We know.  We know what tomorrow will bring.  Not because we have more faith, but because we have been gifted with the knowledge.  Those very disciples who today shudder, will tomorrow proclaim the truth that reverberates to this day. 

We rush to Easter, and with good cause.  Today feels bad.  As awful as yesterday was, there was something to do, something to see.  We have traveled from the Upper Room to Gethsemane to Herod's palace to Golgatha and the cry My God, My God, why have You forsaken me?  We are spent.  Listless. Exhausted from the journey. 

We yearn for Easter and so we push past today.  But, today is where many in our world are living.  They see stories of horror but cannot comprehend them.  They get through their days, perhaps filling them up to force some kind of meaning into them. 

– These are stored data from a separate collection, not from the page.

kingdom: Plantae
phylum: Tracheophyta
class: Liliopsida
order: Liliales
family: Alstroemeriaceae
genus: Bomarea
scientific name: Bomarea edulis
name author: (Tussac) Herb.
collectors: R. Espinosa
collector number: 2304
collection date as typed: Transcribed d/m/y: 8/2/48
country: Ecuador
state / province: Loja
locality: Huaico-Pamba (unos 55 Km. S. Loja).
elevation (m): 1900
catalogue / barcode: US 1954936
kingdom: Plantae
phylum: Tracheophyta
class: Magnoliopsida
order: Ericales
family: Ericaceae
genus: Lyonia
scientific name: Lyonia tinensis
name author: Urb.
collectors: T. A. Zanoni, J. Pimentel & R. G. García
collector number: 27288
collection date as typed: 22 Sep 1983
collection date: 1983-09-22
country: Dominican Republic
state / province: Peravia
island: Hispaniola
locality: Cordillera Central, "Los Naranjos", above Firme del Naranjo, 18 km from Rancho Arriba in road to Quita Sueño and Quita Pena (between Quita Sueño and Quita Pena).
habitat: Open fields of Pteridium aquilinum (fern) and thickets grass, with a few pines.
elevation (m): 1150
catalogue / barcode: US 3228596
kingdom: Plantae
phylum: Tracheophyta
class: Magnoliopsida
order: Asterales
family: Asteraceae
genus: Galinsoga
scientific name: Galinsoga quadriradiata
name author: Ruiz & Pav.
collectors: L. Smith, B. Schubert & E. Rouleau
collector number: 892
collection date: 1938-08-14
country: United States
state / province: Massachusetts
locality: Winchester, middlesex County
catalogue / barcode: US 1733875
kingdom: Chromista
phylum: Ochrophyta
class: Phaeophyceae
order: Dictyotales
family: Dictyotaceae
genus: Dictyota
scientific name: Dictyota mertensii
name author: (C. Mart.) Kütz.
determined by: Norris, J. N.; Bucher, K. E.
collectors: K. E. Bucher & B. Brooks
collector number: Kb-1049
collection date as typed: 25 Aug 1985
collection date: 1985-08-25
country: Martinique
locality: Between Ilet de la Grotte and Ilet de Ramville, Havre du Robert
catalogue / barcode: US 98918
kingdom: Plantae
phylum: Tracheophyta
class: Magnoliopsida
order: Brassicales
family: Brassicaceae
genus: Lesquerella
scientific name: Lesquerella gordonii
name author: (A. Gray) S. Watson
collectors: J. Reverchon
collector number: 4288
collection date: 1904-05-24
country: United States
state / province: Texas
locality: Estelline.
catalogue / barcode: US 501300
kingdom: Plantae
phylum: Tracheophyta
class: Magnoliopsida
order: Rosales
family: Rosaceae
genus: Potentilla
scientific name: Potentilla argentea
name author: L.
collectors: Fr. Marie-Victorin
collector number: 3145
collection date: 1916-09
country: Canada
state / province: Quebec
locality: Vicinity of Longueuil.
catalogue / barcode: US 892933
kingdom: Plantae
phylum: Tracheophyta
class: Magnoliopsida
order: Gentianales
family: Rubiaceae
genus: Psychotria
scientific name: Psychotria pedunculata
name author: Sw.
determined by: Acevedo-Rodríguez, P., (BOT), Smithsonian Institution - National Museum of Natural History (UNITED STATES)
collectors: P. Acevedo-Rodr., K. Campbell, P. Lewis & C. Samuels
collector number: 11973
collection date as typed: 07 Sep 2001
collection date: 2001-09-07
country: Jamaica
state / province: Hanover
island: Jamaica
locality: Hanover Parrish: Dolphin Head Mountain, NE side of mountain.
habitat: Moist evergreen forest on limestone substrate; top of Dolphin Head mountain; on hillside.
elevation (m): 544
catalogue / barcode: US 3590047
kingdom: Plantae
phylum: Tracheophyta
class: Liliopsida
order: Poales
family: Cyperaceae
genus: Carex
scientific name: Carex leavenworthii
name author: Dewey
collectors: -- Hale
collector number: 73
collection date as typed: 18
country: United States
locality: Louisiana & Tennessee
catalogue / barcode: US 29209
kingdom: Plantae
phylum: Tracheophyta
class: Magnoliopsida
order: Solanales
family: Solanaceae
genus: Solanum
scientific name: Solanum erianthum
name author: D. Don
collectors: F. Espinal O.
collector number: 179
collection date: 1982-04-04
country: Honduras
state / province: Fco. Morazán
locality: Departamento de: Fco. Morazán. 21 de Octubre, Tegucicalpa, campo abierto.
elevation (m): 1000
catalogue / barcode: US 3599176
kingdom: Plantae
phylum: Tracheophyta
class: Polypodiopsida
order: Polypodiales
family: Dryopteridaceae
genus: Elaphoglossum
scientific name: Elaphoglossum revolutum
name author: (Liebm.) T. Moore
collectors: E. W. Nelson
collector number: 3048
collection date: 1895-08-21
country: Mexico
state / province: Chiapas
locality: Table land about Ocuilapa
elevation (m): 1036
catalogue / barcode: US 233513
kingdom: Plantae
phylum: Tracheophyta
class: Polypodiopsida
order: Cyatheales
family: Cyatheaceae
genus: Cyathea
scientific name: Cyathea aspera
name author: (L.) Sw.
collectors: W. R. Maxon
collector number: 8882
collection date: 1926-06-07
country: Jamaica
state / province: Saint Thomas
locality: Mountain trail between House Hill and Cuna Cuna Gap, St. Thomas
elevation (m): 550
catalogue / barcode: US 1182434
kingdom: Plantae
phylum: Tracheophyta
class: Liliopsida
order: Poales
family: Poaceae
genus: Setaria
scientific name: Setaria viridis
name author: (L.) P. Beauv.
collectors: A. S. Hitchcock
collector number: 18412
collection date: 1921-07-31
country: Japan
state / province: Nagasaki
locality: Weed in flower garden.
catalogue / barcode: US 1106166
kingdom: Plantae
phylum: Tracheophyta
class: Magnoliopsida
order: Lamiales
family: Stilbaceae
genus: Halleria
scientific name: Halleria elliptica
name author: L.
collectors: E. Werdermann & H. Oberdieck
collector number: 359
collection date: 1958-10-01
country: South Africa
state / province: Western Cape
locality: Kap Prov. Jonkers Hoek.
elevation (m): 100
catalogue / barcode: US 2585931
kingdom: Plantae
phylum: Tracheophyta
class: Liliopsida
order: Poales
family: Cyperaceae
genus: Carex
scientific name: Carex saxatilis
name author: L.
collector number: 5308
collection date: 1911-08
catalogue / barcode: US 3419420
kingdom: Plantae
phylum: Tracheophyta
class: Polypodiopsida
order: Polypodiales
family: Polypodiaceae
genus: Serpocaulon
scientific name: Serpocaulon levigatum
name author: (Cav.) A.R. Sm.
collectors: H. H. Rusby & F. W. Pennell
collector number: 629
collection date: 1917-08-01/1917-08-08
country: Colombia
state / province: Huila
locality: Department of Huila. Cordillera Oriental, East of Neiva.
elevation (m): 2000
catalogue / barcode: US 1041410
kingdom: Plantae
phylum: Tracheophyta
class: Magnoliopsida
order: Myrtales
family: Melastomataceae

When they allow themselves to reflect, they quickly back away.  Meaningless to work hard, make a legacy, even to do good, since in the end there is just the blackness of death.

I encourage us to take time today to be in this place of hopelessness.  It may sound wrong or even heretical, but I encourage us to try to imagine a world where Jesus is dead.  Where what we see around us is the only reality and where there is no future.  Where the tomb is sealed up, and with it, hope. 

Where Jesus was a great moral teacher who did some pretty incredible things, but in the end, was just a man.  A man who died.  Just like all of us will.

Of course, we know the truth of tomorrow, but for just a time, let us pretend that we do not.  I know it doesn’t feel good, but that is the point. 

My prayer is that abiding here will move our hearts once again for those who have no Easter sunrise.  For whom tomorrow is no different from today. 

My prayer is that tomorrow will be brighter for the time we spend in darkness today.  That glimpsing the flat, lifeless vista of a world without Christ will strengthen our resolve to proclaim Him, risen and reigning. 

The world is stuck in today.  Let us experience this, and allow it to break us.  Allow it to seep in, pushing out the lie that anything other than Jesus Christ can heal and bring hope.  We know tomorrow is coming.  But, for today, let’s allow ourselves to remember why we need it.